I am considering using something like StackFrame stackFrame = new StackFrame(1) to log the executing method
Out of interest: Why? If you only want the current method, then
string methodName = System.Reflection.MethodBase.GetCurrentMethod().Name;
seems better. Maybe not more performant (I didn't compare, but Reflection shows that GetCurrentMethod() does not simply create a StackFrame but does some "magic"), but clearer in it's intent.
I know what you mean, but this example result is overshoot. Executing the GetCurrentMethod even when logging is turned off is a waste.
It should be something like:
if (loggingEnabled) TraceCall(MethodBase.GetCurrentMethod());
Or if you want the TraceCall always executed:
TraceCall(loggingEnabled ? MethodBase.GetCurrentMethod() : null);
I think Paul Williams hit the nail on the head with the work being done.

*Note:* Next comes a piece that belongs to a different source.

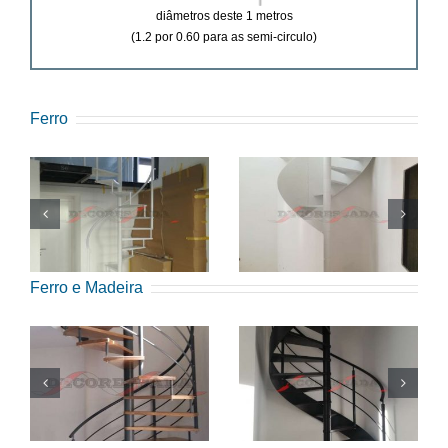
diâmetros deste 1 metros
(1.2 por 0.60 para as semi-circulo)
Ferro
Ferro e Madeira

If you dig deeper into StackFrameHelper you'll find that fNeedFileInfo is actually the performance killer - especially in debug mode. Try setting it false if performance is important. You won't get much useful information in release mode anyway.
If you pass false in here you'll still get method names when doing a ToString() and without outputting any information, just moving stack pointers around, it's very fast.